> **DATA FOR PROCESSING**:
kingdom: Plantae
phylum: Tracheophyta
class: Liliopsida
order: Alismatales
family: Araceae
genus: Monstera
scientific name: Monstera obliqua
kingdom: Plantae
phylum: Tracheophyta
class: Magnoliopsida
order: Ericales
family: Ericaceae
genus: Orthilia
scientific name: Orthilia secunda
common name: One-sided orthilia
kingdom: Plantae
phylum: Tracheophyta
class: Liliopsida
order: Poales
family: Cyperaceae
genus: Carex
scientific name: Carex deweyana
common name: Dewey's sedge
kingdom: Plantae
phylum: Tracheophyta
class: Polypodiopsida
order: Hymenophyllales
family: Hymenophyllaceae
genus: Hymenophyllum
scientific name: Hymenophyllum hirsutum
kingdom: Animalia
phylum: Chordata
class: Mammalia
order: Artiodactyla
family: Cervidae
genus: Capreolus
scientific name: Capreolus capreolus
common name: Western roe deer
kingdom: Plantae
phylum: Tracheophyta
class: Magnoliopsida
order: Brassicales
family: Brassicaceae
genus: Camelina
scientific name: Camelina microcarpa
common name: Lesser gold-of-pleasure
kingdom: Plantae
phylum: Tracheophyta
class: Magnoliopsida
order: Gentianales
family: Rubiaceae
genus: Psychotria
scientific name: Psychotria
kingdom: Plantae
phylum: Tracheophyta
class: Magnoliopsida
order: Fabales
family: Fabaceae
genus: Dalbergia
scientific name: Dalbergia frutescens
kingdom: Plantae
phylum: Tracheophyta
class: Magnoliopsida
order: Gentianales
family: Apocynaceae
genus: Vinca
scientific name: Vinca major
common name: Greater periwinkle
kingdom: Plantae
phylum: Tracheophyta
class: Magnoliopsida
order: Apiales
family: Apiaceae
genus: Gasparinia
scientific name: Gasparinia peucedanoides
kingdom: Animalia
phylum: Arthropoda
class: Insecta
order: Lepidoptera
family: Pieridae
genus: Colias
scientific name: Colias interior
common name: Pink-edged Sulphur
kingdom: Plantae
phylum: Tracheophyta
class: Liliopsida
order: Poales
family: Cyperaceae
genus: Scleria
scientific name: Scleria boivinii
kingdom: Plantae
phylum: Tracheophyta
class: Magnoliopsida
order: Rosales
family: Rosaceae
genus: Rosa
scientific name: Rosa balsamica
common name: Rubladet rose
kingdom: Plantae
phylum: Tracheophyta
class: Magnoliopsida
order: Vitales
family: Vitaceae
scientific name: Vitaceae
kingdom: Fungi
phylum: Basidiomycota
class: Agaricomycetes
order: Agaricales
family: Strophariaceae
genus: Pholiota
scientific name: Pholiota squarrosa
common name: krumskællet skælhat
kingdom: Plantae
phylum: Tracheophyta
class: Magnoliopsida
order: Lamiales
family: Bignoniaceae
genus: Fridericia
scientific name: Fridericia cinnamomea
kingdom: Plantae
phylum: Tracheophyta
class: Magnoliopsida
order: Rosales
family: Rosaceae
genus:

> **WHAT YOU HAVE TO DO**: Report how many lines of the records contain the word "common", giving only the number.

> **RESPONSE TO THIS EXERCISE**: 8